Mengapa demikian? Hal ini disebabkan oleh Undang-Undang Nomor 1 Tahun 2025 yang memberikan perlakuan hukum berbeda antara badan usaha Danantara dan pihak korporasi yang bekerja sama dengannya. Dalam hal pihak ketiga atau korporasi terlibat tindak pidana korupsi, ketentuan hukum yang berlaku, misalnya, tetap mengacu pada Pasal 2 atau Pasal 3 juncto Pasal 55 KUHP.
Sudah dapat dipastikan bahwa dengan perubahan status hukum badan usaha Danantara, secara lahir tampak mengesankan karena keistimewaan status hukum yang dimilikinya, tetapi sesungguhnya keropos dari dalam.

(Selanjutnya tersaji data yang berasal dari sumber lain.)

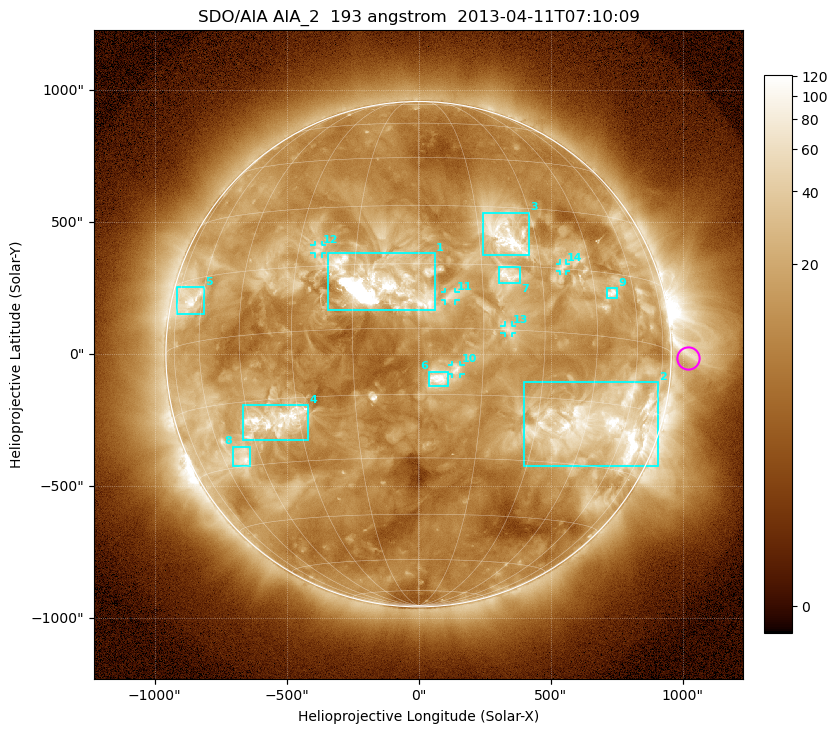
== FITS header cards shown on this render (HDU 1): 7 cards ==
TELESCOP= 'SDO/AIA'
INSTRUME= 'AIA_2'
WAVELNTH=                  193
WAVEUNIT= 'angstrom'
DATE-OBS= '2013-04-11T07:10:09.50'
CTYPE1  = 'HPLN-TAN'
CTYPE2  = 'HPLT-TAN'

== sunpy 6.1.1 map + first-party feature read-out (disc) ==
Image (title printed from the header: SDO/AIA AIA_2  193 angstrom  2013-04-11T07:10:09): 1024 x 1024 px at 2.4 arcsec/px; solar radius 957 arcsec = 399 px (full disc in frame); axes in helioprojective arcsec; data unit not stated in the header (colour bar unlabelled)
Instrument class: DISC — disc imager (sunpy class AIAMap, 193 A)
Bright regions (active regions / flare kernels): reference = the median radial profile (limb darkening/brightening removed); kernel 9 px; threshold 5 sigma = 37.1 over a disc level ~13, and >= 1.15x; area >= 12 px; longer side >= 10 px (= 24 arcsec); searched inside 0.97 R_sun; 14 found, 14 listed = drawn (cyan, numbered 1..; 5 of them under ~33 arcsec drawn as corner ticks so the feature stays visible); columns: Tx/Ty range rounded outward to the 5 arcsec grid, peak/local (2 s.f.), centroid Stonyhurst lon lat
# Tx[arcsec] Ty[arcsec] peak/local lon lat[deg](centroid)
1 -345..65 165..385 130 -9 +10
2 395..910 -425..-105 13 +52 -20
3 245..420 375..535 12 +22 +23
4 -665..-415 -325..-195 10 -37 -20
5 -915..-810 150..255 7.5 -67 +10
6 35..115 -120..-65 11 +5 -11
7 305..385 270..330 6.5 +21 +13
8 -705..-635 -425..-350 8.8 -51 -28
9 710..755 210..250 9.5 +51 +10
10 125..160 -75..-40 5.3 +9 -9
11 100..140 205..235 4.8 +7 +7
12 -395..-365 380..415 4.6 -25 +19
13 325..355 80..110 4.4 +21 +0
14 535..560 315..345 4.2 +36 +15
Off-limb structures (1.02-1.3 R_sun): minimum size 162 px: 3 found; the strongest spans PA ~230..305 deg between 1.02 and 1.3 R_sun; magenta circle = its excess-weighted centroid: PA ~270 deg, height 1.07 R_sun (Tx ~1020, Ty ~-15 arcsec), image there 2.8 x the reference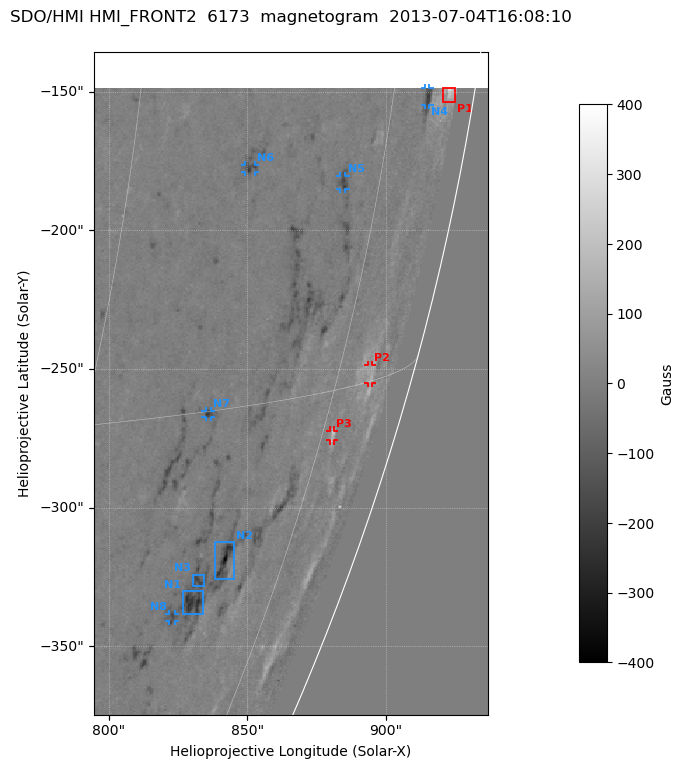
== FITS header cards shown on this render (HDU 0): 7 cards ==
TELESCOP= 'SDO/HMI '
INSTRUME= 'HMI_FRONT2'
WAVELNTH=               6173.0
DATE-OBS= '2013-07-04T16:08:10.80'
CTYPE1  = 'HPLN-TAN'
CTYPE2  = 'HPLT-TAN'
BUNIT   = 'Gauss   '

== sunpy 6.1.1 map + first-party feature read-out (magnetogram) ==
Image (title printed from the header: SDO/HMI HMI_FRONT2  6173  magnetogram  2013-07-04T16:08:10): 282 x 448 px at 0.504 arcsec/px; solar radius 944 arcsec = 1872 px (partial field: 0.8% of the solar disc is inside the frame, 72% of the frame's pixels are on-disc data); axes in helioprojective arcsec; data unit Gauss (BUNIT, on the colour bar)
Off-disc pixels are blank (NaN) in the file (28% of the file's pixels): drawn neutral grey
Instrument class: MAGNETOGRAM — CONTENT/DPC_OBSR says magnetogram
Display: grey scale clipped to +-400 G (the 99.5th-percentile rule alone would give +-143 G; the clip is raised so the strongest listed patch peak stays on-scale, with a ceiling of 1500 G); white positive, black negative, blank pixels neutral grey
Flux patches: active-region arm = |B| over 5 px >= 100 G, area >= 12 px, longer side >= 3 px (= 1.5 arcsec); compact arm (3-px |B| >= 300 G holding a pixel >= 400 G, >= 4 px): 0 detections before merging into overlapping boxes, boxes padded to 3 px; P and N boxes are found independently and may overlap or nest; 3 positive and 8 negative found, all listed = drawn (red P1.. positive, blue N1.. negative; 7 of them under ~3 arcsec drawn as corner ticks so the feature stays visible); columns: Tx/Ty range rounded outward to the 2 arcsec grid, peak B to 10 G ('>+400(sat)' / '<-400(sat)' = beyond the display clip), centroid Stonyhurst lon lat
Positive patches:
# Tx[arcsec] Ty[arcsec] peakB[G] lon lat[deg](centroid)
P1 920..926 -154..-148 +280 +81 -9
P2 892..896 -256..-248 +140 +78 -15
P3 880..882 -276..-272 +210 +76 -16
Negative patches:
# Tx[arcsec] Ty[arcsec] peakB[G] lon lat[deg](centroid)
N1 826..834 -340..-330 -280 +69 -20
N2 838..846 -326..-312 -390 +70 -19
N3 830..836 -328..-324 -210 +69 -19
N4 914..916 -156..-148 -210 +78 -9
N5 882..886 -186..-180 -210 +72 -10
N6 848..854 -180..-176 -230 +66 -9
N7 834..838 -268..-264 -230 +66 -15
N8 822..824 -342..-338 -170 +68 -20
Bipolar pairs (each listed P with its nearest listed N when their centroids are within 0.25 R_sun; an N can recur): P1-N4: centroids ~10 arcsec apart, P1 is west of N4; P2-N7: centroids ~60 arcsec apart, P2 is west of N7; P3-N7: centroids ~50 arcsec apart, P3 is west of N7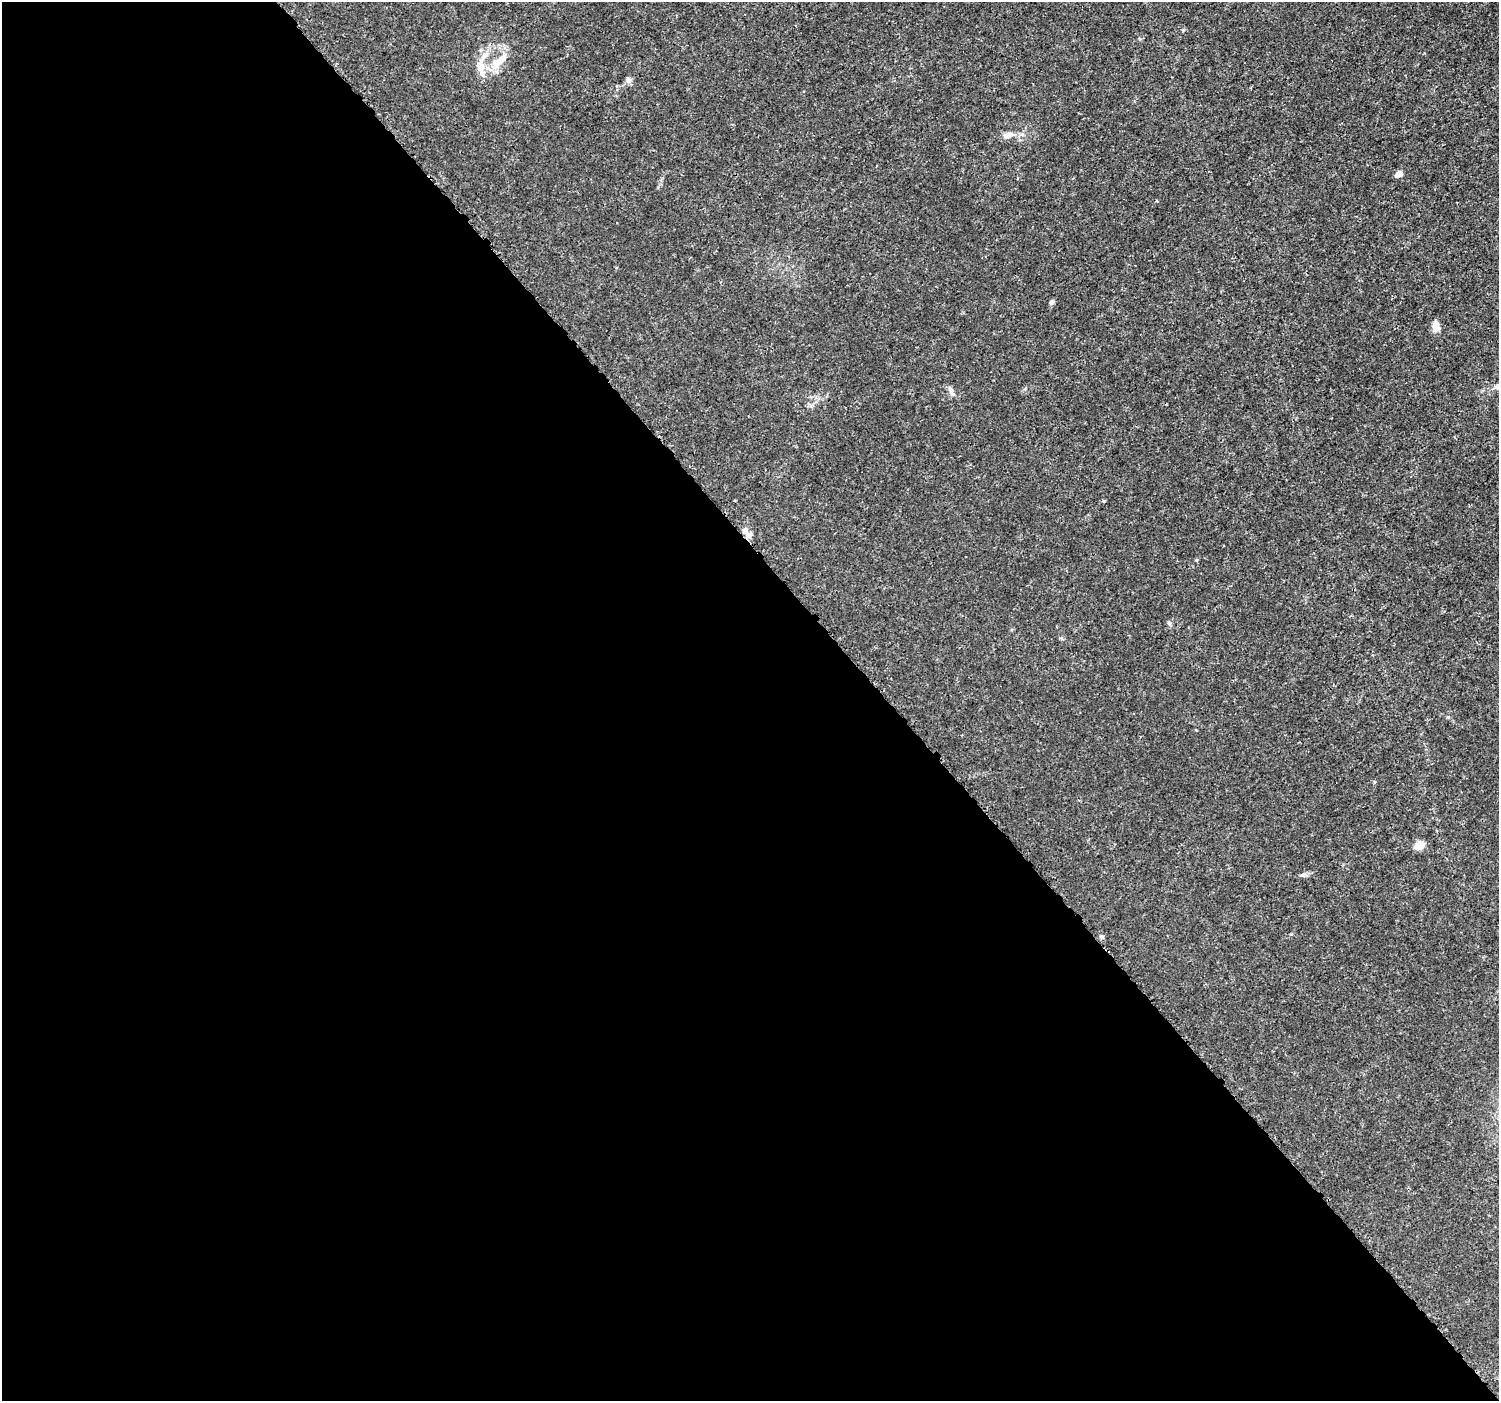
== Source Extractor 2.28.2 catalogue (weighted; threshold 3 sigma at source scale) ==
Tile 9 of 4 x 4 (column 1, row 3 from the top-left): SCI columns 23-1519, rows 1566-2964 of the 6037 x 5992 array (HDU 1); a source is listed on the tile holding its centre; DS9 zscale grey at full resolution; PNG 1501 x 1403 px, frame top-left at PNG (2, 2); no overlay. Shown black and unused: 59% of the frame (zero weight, under 3 of 5 exposures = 2% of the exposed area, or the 3 px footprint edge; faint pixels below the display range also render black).
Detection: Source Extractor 2.28.2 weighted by HDU 2 'WHT'; one run over the whole footprint, this tile lists its part. Background 0.00147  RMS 7.1e-04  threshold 0.00317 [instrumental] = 3 sigma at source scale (4.5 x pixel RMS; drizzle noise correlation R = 1.50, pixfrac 1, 0.0396/0.0396 arcsec/px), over >= 5 px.
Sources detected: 15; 1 inside a brighter listed object's ellipse — not listed separately; the other 14 listed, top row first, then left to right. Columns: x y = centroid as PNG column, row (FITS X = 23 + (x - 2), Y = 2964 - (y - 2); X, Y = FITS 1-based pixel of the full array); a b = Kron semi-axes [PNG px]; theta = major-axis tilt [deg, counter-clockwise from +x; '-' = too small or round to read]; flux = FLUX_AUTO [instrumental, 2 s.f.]
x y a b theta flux
500 61 25 9 38 1.3
481 68 15 11 86 0.77
628 80 9 7 -79 0.21
1007 135 15 8 15 0.47
1399 174 8 6 32 0.41
1051 302 7 6 - 0.16
1435 326 15 8 -81 0.44
1498 387 7 6 - 0.25
950 390 10 6 -53 0.25
745 530 9 8 - 0.35
1169 623 7 4 -45 0.11
1419 846 9 7 38 0.92
1303 875 8 6 9 0.2
1101 936 6 4 -18 0.1
Isophote crosses this tile's border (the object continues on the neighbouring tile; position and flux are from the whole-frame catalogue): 1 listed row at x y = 1498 387
Unlisted compact peaks at least as high as the median listed source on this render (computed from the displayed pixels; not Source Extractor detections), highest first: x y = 1448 717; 1104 501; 1196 560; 1025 389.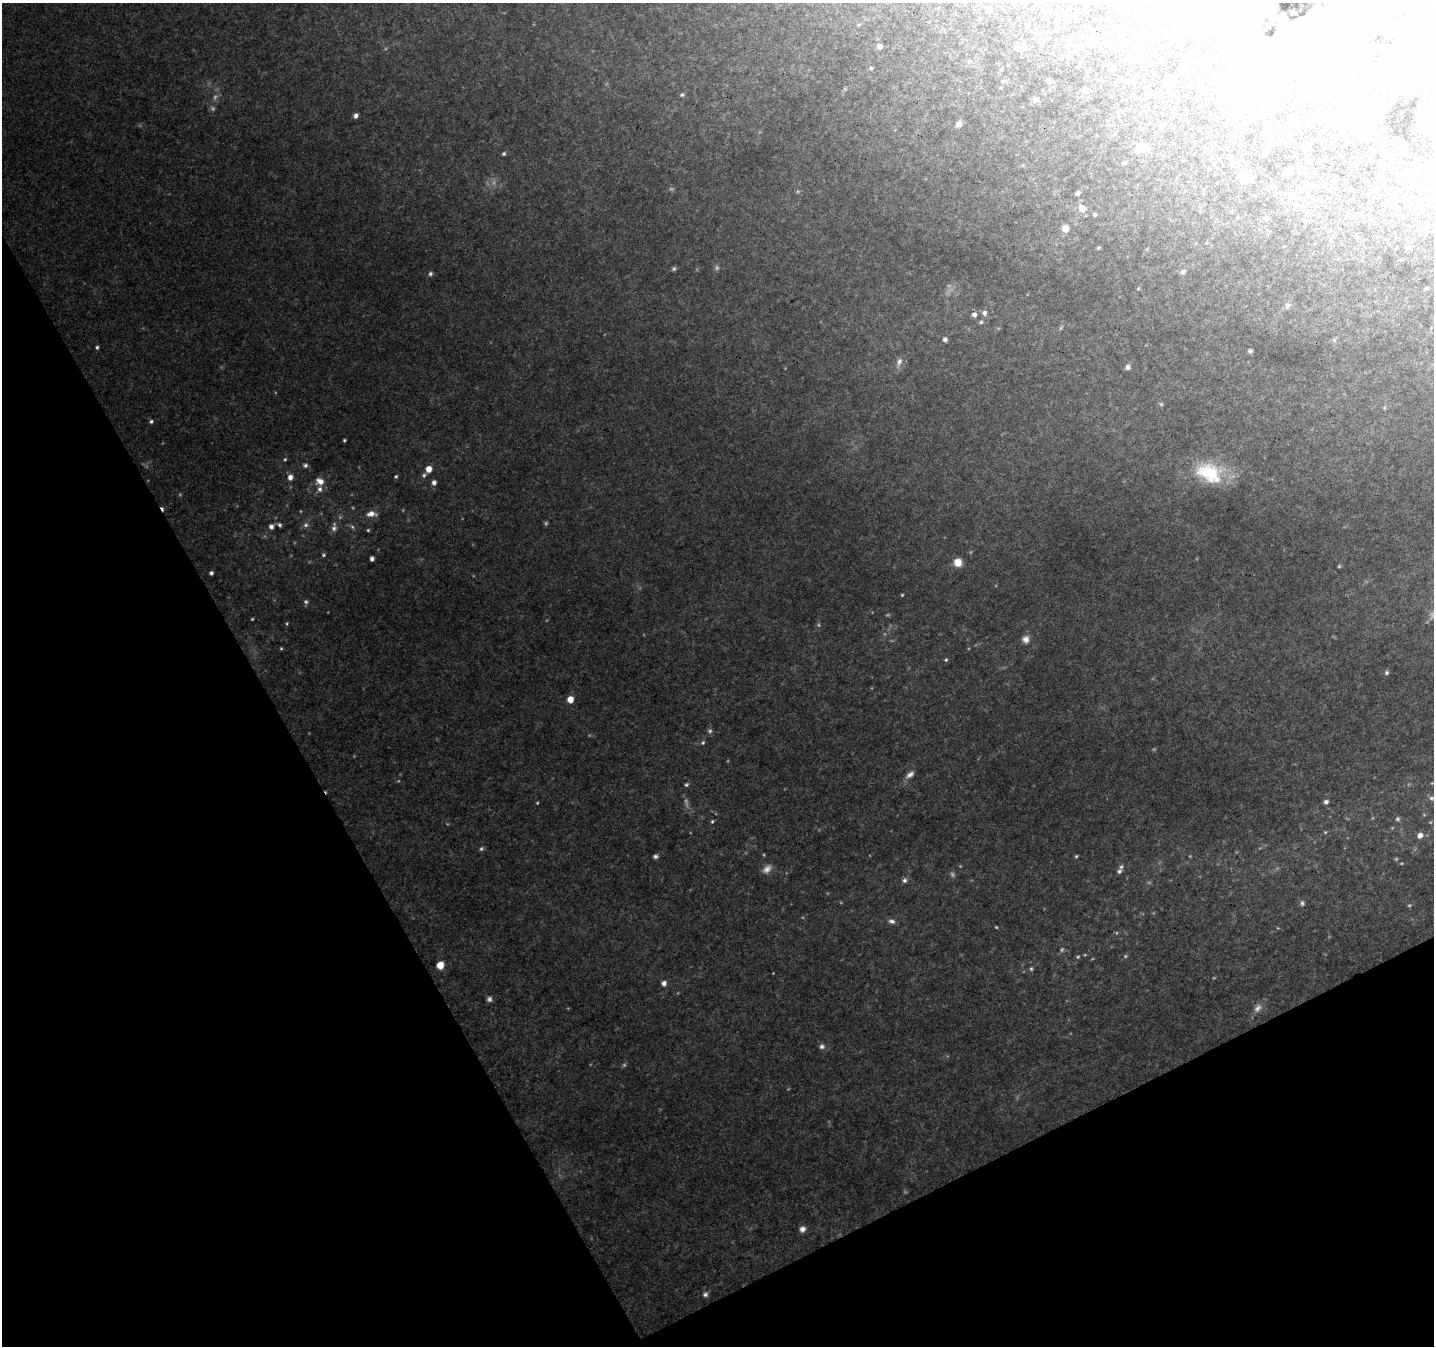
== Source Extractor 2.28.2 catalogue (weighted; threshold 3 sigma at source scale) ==
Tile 14 of 4 x 4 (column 2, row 4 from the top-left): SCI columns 1485-2916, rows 131-1474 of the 5834 x 5694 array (HDU 1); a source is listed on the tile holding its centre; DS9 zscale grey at full resolution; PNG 1436 x 1348 px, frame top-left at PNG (2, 3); no overlay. Shown black and unused: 27% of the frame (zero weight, under 3 of 4 exposures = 5% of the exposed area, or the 3 px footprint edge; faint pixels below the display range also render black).
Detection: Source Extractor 2.28.2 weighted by HDU 2 'WHT'; one run over the whole footprint, this tile lists its part. Background 0.0706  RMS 0.0053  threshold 0.024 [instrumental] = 3 sigma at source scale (4.5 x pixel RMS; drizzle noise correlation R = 1.50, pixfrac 1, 0.0396/0.0396 arcsec/px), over >= 5 px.
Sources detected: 153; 18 too faint to see at this stretch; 26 inside a brighter object's white glare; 2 cosmic-ray / hot-pixel residue — not listed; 1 inside a brighter listed object's ellipse — not listed separately; the other 106 listed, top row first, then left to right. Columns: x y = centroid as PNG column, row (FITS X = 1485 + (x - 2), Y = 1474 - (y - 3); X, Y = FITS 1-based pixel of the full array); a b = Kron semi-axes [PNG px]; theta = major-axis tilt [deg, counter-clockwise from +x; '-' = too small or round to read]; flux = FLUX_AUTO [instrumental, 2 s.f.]
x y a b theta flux
989 9 7 5 -41 1.1
1202 11 7 6 - 1.4
1429 12 13 5 25 2
1314 26 7 7 - 4.7
1044 40 5 5 - 1.3
1109 43 6 6 - 1.7
1068 45 6 6 - 1.3
879 46 6 5 - 2
1018 48 10 7 3 2.5
1385 52 4 3 - 1.3
1343 56 6 5 - 7.3
1142 57 9 8 - 2.6
1202 58 4 4 - 0.93
1186 60 6 5 - 10
871 68 4 4 - 0.62
1218 75 4 3 - 0.42
1200 78 5 3 - 0.45
1047 81 6 4 -69 0.8
1001 88 4 3 - 0.43
1085 91 6 6 - 1.8
1149 94 8 4 -9 0.8
682 95 6 5 - 0.98
1035 99 9 5 53 1.2
356 116 5 5 - 1.7
959 124 7 6 - 2.1
1306 147 6 5 - 3
1139 148 11 9 -69 3.7
504 153 5 4 - 0.83
1123 163 5 5 - 0.62
1287 172 5 5 - 3.9
1243 177 9 9 - 12
1078 193 4 3 - 1.6
1292 197 7 5 21 1.4
1082 208 9 8 - 4
1095 215 4 3 - 0.71
1266 218 7 6 - 1.1
1065 229 5 5 - 6.5
1098 248 4 4 - 0.6
674 269 6 5 - 0.85
1183 272 6 5 - 1.4
430 274 6 5 - 1
1427 288 6 3 70 0.53
1138 289 5 3 - 0.49
1287 306 7 6 - 1.4
984 313 7 6 - 1.7
974 314 6 5 - 2.1
981 322 6 4 44 0.79
945 339 5 5 - 1.5
1334 340 6 6 - 0.97
97 347 5 4 - 0.87
1250 351 6 4 12 0.94
899 362 12 7 68 2.6
1128 367 7 6 - 1.6
1161 404 5 5 - 0.7
151 421 5 4 - 0.98
344 440 3 3 - 0.59
285 459 4 4 - 0.52
305 465 6 5 - 1.2
429 469 5 5 - 5.2
1209 473 37 24 -26 28
424 475 6 6 - 1.1
396 476 4 4 - 0.67
290 477 6 5 - 3.2
320 481 9 7 -26 4.1
434 482 5 5 - 1.9
320 489 7 6 - 1.8
371 514 11 7 4 3.9
280 525 6 5 - 1.1
271 526 6 6 - 2
334 528 13 6 84 2.1
368 530 4 3 - 0.53
323 555 5 4 - 0.73
372 559 4 4 - 1.7
958 562 8 8 - 6.2
211 573 4 4 - 1.2
902 595 3 3 - 0.48
306 602 6 5 - 1.1
252 619 4 3 - 0.48
1026 639 10 9 - 3
281 648 4 4 - 0.52
946 660 5 4 - 0.67
1386 673 5 5 - 0.91
570 699 5 5 - 6.1
710 731 6 5 - 0.98
703 743 6 4 68 0.82
910 775 13 7 37 2.5
686 785 6 4 0 0.82
1326 802 5 5 - 1.5
1397 819 7 5 1 1
712 821 5 4 - 0.65
1420 835 7 6 - 2.7
655 856 5 5 - 1.2
1076 856 4 4 - 0.6
1119 871 6 5 - 1.3
1409 905 5 3 - 0.56
892 921 9 5 -16 1.7
1125 956 5 5 - 0.68
1078 957 5 4 - 0.67
440 965 5 5 - 10
1031 969 5 4 - 0.76
664 983 5 5 - 2.4
489 999 7 7 - 1.5
1258 1008 13 8 49 3.1
822 1046 7 7 - 1.6
802 1229 7 6 - 2.5
705 1294 7 6 - 1.4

Redaktur: Redaksi Koran Jakarta
Penulis: Tim Koran Jakarta
Berita Terkait:
-
Kemendiktisaintek Siapkan Dana Riset Kosabangsa hingga 300 Juta Rupiah
-
Banjir Rendam Bekasi, Polda Metro Jaya Turun Tangan Salurkan Bantuan
-
Wamentrans: 600 Ribu Hektare Sawit Transmigrasi Sumbang Devisa Negara.
-
Kemkomdigi Luncurkan IGRS demi Lindungi Anak di Ruang Digital
-
Skuad Merah Putih Bertolak ke Paris untuk Kejuaraan Bulu Tangkis Dunia 2025
-
Wabup Teluk Wondama Lepas 18 Calon Haji ke Tanah Suci, Berangkat dari Papua Barat
-
Pendaki Meninggal Jatuh ke Jurang di Jalur Aik Berik Gunung Rinjani
PT. Berita Nusantara
© Copyright 2017 - 2026 Koran Jakarta ®
All rights reserved.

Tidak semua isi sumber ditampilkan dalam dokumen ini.